As a junior high student (and high school student), I used to go around the school demonstrating potassium permanganate and glycerin for various classes. It was a great way to get young minds interested in the sciences and fascinated with chemistry.

Now, all 4 of my children have had high school chemistry (youngest is just now finishing it up). There is NO experimentation or lab work -- they are not allowed to touch any chemicals. The teacher is not even allowed to do the potassium permanganate experiment -- it is deemed too likely to cause students to become terrorists. I'm thoroughly disgusted by what has happened to the educational process in this country.

My oldest is graduating college in 2 days. Over the last 4 years, he has brought home horror stories about the rigid mindset that he has experienced in the classroom. Nearly all the college instructors (and this is at a large public university) absolutely insist that their perspective be parroted back -- there is zero tolerance for discussion and debate. People with differing beliefs and perceptions are publicly ridiculed and humiliated.

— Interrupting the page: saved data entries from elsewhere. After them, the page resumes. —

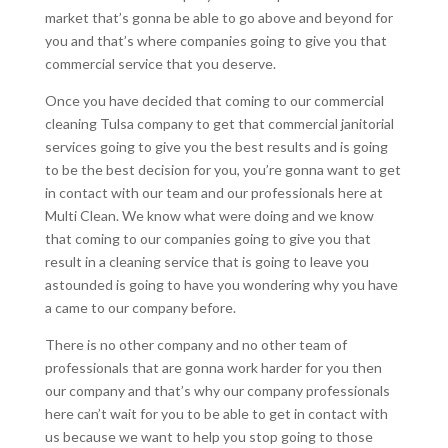
market that’s gonna be able to go above and beyond for
you and that’s where companies going to give you that
commercial service that you deserve.
Once you have decided that coming to our commercial
cleaning Tulsa company to get that commercial janitorial
services going to give you the best results and is going
to be the best decision for you, you’re gonna want to get
in contact with our team and our professionals here at
Multi Clean. We know what were doing and we know
that coming to our companies going to give you that
result in a cleaning service that is going to leave you
astounded is going to have you wondering why you have
a came to our company before.
There is no other company and no other team of
professionals that are gonna work harder for you then
our company and that’s why our company professionals
here can’t wait for you to be able to get in contact with
us because we want to help you stop going to those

When I was in college at Texas A&M, my philosophy prof was the faculty advisor for the Gay and Lesbian student association. Despite the fact that he and I shared very few common positions on the topics discussed and written about in class, we got along well. He commended me at the end of the class, saying that I had presented my positions with clarity and precision, and I achieved a high A in his class. Apparently, that experience would be rare now.